---------- Okunacak metin ----------
ORTAK SORUNLARIN TARİHÇESİ
2012 Beyannamesi sadece İstanbul’daki Ermeni vakıflarının mülkiyet sorununa odaklanıyor, fakat vakıflar konusundaki tarihsel gelişim ele alındığından dolayı Rum ve Yahudi toplumu için de kaynak olabilecek bir nitelikte. Çıkan sonuçlar, Türkiye’deki azınlık toplumlarının hepsinin karşı karşıya kaldığı durumu büyük ölçüde yansıtıyor.
Osmanlı döneminden günümüze kadar varlıklarını sürdüren cemaat
vakıfları, gayrimüslim toplumların dini, kültürel ve sosyal
ihtiyaçlarını karşılamak için kurulan kilise, sinagog, okul ve
hastanelerin faaliyetlerini devam ettirebilmeleri için hayati önem
taşıyor. Devletin maddi destek vermediği bu vakıfların
yegâne geçim kaynağı, sahip oldukları mülklerin akarları.
Yıllardır yaşanan sorunlar, kaybedilen veya kullanılamayan mülkler
sebebiyle, vakıfların tamamına yakını, faaliyetlerini bütçe
açığıyla sürdürüyor. Bu açıklar, azınlık topluluklarının kendi
bünyeleri içinde toplamaya çalıştıkları bağışlarla kapatılıyor.
----------
## Yapılacak iş 1
Kayıtların ilk satırından "v(1.72, 2.5) *" ifadesinin geçtiği satıra kadar, iki uç da dahil, bütün satırları olduğu gibi yazın. Resimleri cevaba katmayın.
## Yapılacak iş 2
Gayrimüslim cemaat vakıflarının mülk sorunlarını anlatan metni kaldığı yerden alıp devam ettirin.
Metinle kayıtlar arasında hiçbir bağlantı yok.
---------- Kayıtlar ----------
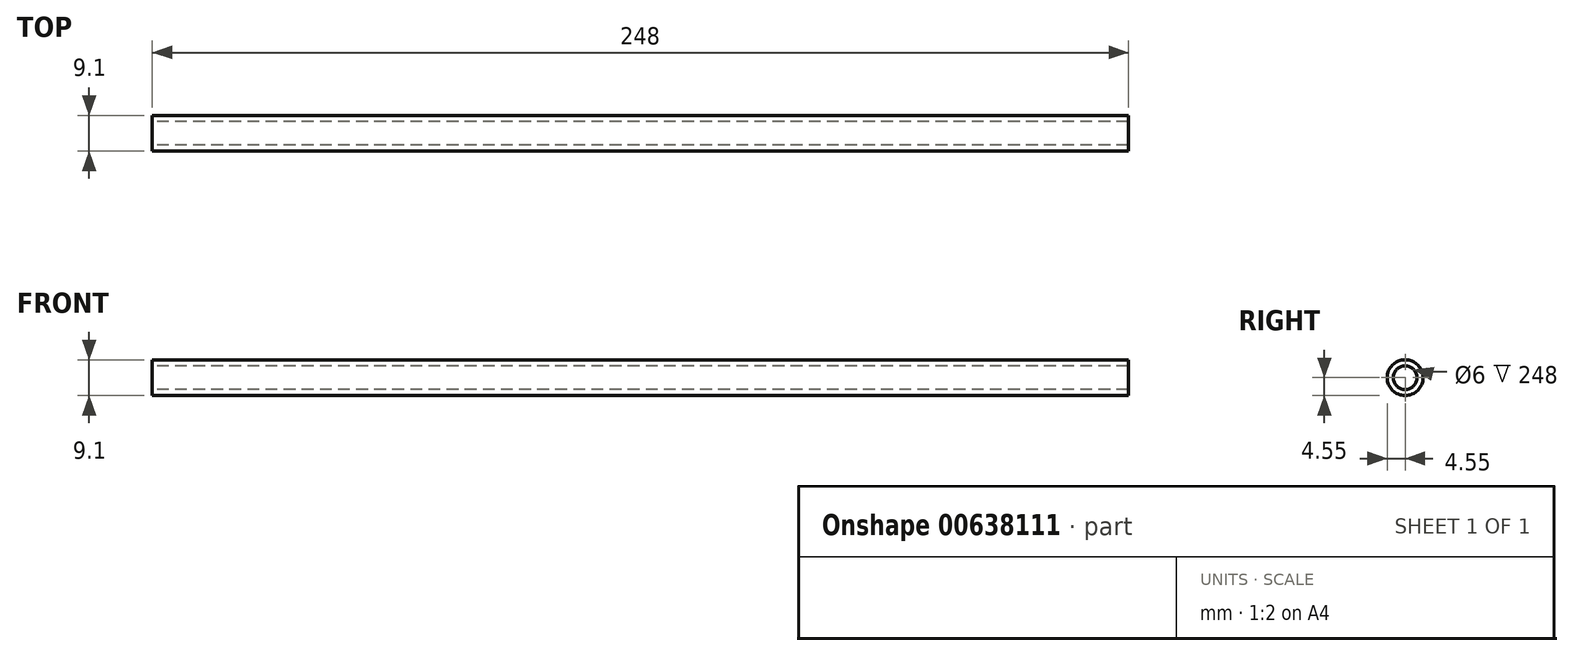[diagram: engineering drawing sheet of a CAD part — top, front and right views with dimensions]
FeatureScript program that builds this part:
annotation { "Feature Type Name" : "Feature", "Feature Type Description" : "" }
export const myFeature = defineFeature(function(context is Context, id is Id, definition is map)
    precondition{}
    {
        {
            var Q0;
            Q0=qCreatedBy(makeId("Right.planeOp"),FACE);
            var sketch = newSketch(context, id + "F0", { "sketchPlane" : qUnion([Q0])});
            skCircle(sketch, "E0", {"center": v(0, 0) * mm, "radius": 3 * mm});
            skCircle(sketch, "E1", {"center": v(0, 0) * mm, "radius": 4.55 * mm});
            skSolve(sketch);
        }
        {
            var Q0;
            Q0=makeQuery(id+"F0.imprint","IMPRINT",FACE,{"disambiguationData":[TD([[makeQuery(id+"F0.imprint","IMPRINT",EDGE,{"derivedFrom":sQuery(id+"F0.wireOp",EDGE,"E0")}),-1.0]])]});
            extrude(context, id + "F1", {"entities" : qUnion([Q0]), "depth" : 248 * mm, "offsetDistance" : 25 * mm});
        }
    });
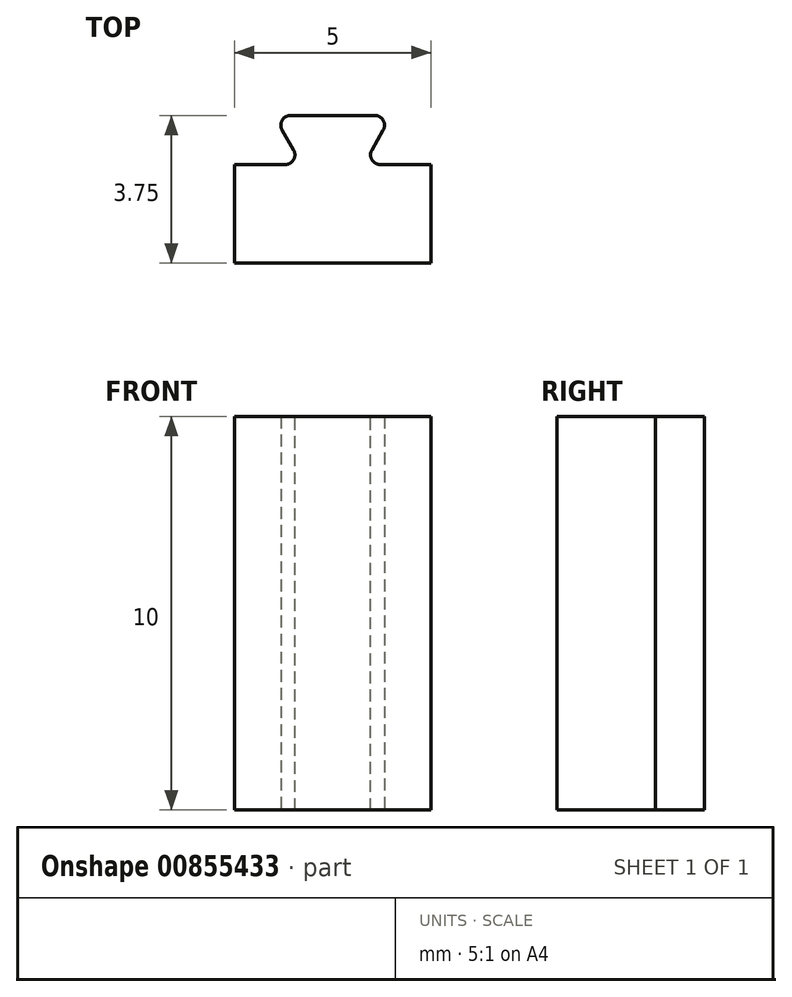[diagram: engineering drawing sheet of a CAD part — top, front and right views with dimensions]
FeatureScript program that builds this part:
annotation { "Feature Type Name" : "Feature", "Feature Type Description" : "" }
export const myFeature = defineFeature(function(context is Context, id is Id, definition is map)
    precondition{}
    {
        {
            var Q0;
            Q0=qCreatedBy(makeId("Top.planeOp"),FACE);
            var sketch = newSketch(context, id + "F0", { "sketchPlane" : qUnion([Q0])});
            skLineSegment(sketch, "E0.bottom", {"start": v(0, 0) * mm, "end": v(5, 0) * mm});
            skLineSegment(sketch, "E0.top", {"start": v(0, 2.5) * mm, "end": v(5, 2.5) * mm});
            skLineSegment(sketch, "E0.left", {"start": v(0, 0) * mm, "end": v(0, 2.5) * mm});
            skLineSegment(sketch, "E0.right", {"start": v(5, 0) * mm, "end": v(5, 2.5) * mm});
            skLineSegment(sketch, "E1", {"start": v(1.72, 2.5) * mm, "end": v(1, 3.75) * mm});
            skLineSegment(sketch, "E2", {"start": v(1, 3.75) * mm, "end": v(4, 3.75) * mm});
            skLineSegment(sketch, "E3", {"start": v(4, 3.75) * mm, "end": v(3.28, 2.5) * mm});
            skLineSegment(sketch, "E4", {"start": v(2.5, 0) * mm, "end": v(2.5, 3.75) * mm, "construction": true});
            skSolve(sketch);
        }
        {
            var Q0;
            Q0=makeQuery(id+"F0.imprint","IMPRINT",FACE,{"disambiguationData":[TD([[makeQuery(id+"F0.imprint","IMPRINT",EDGE,{"derivedFrom":sQuery(id+"F0.wireOp",EDGE,"E0.bottom")}),1.0]])]});
            var Q1;
            {var subQ0=sQuery(id+"F0.wireOp",EDGE,"E1");Q1=makeQuery(id+"F0.imprint","IMPRINT",FACE,{"disambiguationData":[TD([[makeQuery(id+"F0.imprint","IMPRINT",EDGE,{"derivedFrom":subQ0}),-1.0]])]});}
            extrude(context, id + "F1", {"entities" : qUnion([Q0, Q1]), "depth" : 10 * mm, "offsetDistance" : 25 * mm});
        }
        {
            var Q0;
            Q0=makeQuery(id+"F1.opExtrude","SWEPT_EDGE",EDGE,{"disambiguationData":[OSD([sQuery(id+"F0.wireOp",EDGE,"E0.top"),sQuery(id+"F0.wireOp",EDGE,"E1")])]});
            var Q1;
            Q1=makeQuery(id+"F1.opExtrude","SWEPT_EDGE",EDGE,{"disambiguationData":[OSD([sQuery(id+"F0.wireOp",EDGE,"E0.top"),sQuery(id+"F0.wireOp",EDGE,"E3")])]});
            var Q2;
            Q2=makeQuery(id+"F1.opExtrude","SWEPT_EDGE",EDGE,{"disambiguationData":[OSD([sQuery(id+"F0.wireOp",EDGE,"E2"),sQuery(id+"F0.wireOp",EDGE,"E3")])]});
            var Q3;
            Q3=makeQuery(id+"F1.opExtrude","SWEPT_EDGE",EDGE,{"disambiguationData":[OSD([sQuery(id+"F0.wireOp",EDGE,"E1"),sQuery(id+"F0.wireOp",EDGE,"E2")])]});
            fillet(context, id + "F2", {"entities" : qUnion([Q0, Q1, Q2, Q3]), "radius" : .25 * mm, "tangentPropagation" : true, "allowEdgeOverflow" : false});
        }
    });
----------
## Cevap 1
[diagram: engineering drawing sheet of a CAD part — top, front and right views with dimensions]
FeatureScript program that builds this part:
annotation { "Feature Type Name" : "Feature", "Feature Type Description" : "" }
export const myFeature = defineFeature(function(context is Context, id is Id, definition is map)
    precondition{}
    {
        {
            var Q0;
            Q0=qCreatedBy(makeId("Right.planeOp"),FACE);
            var sketch = newSketch(context, id + "F0", { "sketchPlane" : qUnion([Q0])});
            skCircle(sketch, "E0", {"center": v(0, 0) * mm, "radius": 3 * mm});
            skCircle(sketch, "E1", {"center": v(0, 0) * mm, "radius": 4.55 * mm});
            skSolve(sketch);
        }
        {
            var Q0;
            Q0=makeQuery(id+"F0.imprint","IMPRINT",FACE,{"disambiguationData":[TD([[makeQuery(id+"F0.imprint","IMPRINT",EDGE,{"derivedFrom":sQuery(id+"F0.wireOp",EDGE,"E0")}),-1.0]])]});
            extrude(context, id + "F1", {"entities" : qUnion([Q0]), "depth" : 248 * mm, "offsetDistance" : 25 * mm});
        }
    });
[diagram: engineering drawing sheet of a CAD part — top, front and right views with dimensions]
FeatureScript program that builds this part:
annotation { "Feature Type Name" : "Feature", "Feature Type Description" : "" }
export const myFeature = defineFeature(function(context is Context, id is Id, definition is map)
    precondition{}
    {
        {
            var Q0;
            Q0=qCreatedBy(makeId("Top.planeOp"),FACE);
            var sketch = newSketch(context, id + "F0", { "sketchPlane" : qUnion([Q0])});
            skLineSegment(sketch, "E0.bottom", {"start": v(0, 0) * mm, "end": v(5, 0) * mm});
            skLineSegment(sketch, "E0.top", {"start": v(0, 2.5) * mm, "end": v(5, 2.5) * mm});
            skLineSegment(sketch, "E0.left", {"start": v(0, 0) * mm, "end": v(0, 2.5) * mm});
            skLineSegment(sketch, "E0.right", {"start": v(5, 0) * mm, "end": v(5, 2.5) * mm});
            skLineSegment(sketch, "E1", {"start": v(1.72, 2.5) * mm, "end": v(1, 3.75) * mm});

## Cevap 2
Genel kanının aksine, azınlık vakıfları taşınmaz zengini değil ve
hatta hiç taşınmazı bulunmayan Ermeni vakıfları da var.
Hrant Dink Vakfı’ndan ücretsiz olarak edinilebilecek kitapta, 200 kadar fotoğraf, 52 harita, 54 grafik, 30 sayfa tablo halinde, vakıfların sahip olduğu veya el konulan mülklerle ilgili bilgiler ayrıntılı şekilde belirtiliyor. Araştırmanın temel kaynakları, Hrant Dink, Agos, Avukat Diran Bakar ve Ermeni vakıflarının arşivleri.
KİTABIN İÇERİĞİNDE NELER VAR
Kitabın ilk bölümünde, azınlık vakıflarının gayrimüslimlerin yaşantısındaki yerini, tarihçelerini, tüzel kişilik tartışmalarının yanı sıra, devletin siyasi gelişmelere paralel olarak attığı çeşitli adımlar, örnek yargı kararları ve uygulamalarla ortaya konmuş. Ayrıca, Avrupa Birliği’ne giriş sürecinde son dönemde yapılan iyileştirmeler ve bunların eksiklikleri de tartışılıyor.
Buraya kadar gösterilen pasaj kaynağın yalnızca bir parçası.